Segment Start: INPUT MATERIAL
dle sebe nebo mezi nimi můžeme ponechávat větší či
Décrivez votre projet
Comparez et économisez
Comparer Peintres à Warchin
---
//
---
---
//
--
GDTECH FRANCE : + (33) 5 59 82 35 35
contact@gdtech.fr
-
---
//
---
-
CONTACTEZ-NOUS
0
Segment End: INPUT MATERIAL
Segment Start: INPUT MATERIAL
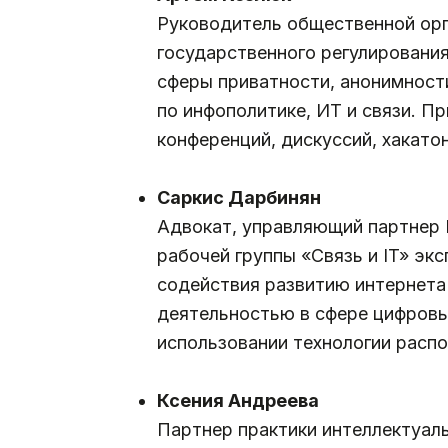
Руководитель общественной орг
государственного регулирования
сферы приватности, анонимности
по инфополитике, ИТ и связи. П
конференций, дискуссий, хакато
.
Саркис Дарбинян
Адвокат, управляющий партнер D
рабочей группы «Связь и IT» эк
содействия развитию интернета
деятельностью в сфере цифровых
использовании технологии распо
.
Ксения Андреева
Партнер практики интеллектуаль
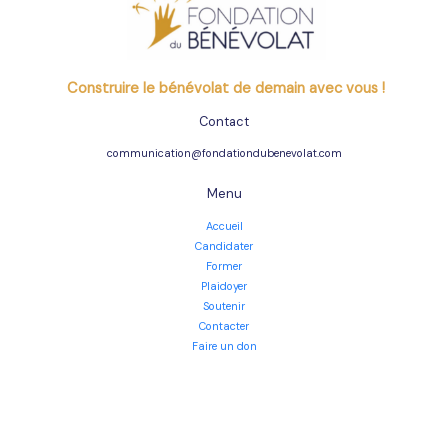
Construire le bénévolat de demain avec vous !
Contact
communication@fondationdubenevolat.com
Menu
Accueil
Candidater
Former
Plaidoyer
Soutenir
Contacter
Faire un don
Segment End: INPUT MATERIAL
ABOUT THIS EXERCISE
Please recast the data, starting with the line that contains "Construire le bénévolat de demain avec vous !" and continuing through the line that contains "Faire un don", as a numbered list, with blank lines omitted.

YOUR RESPONSE
1. Construire le bénévolat de demain avec vous !
2. Contact
3. communication@fondationdubenevolat.com
4. Menu
5. Accueil
6. Candidater
7. Former
8. Plaidoyer
9. Soutenir
10. Contacter
11. Faire un don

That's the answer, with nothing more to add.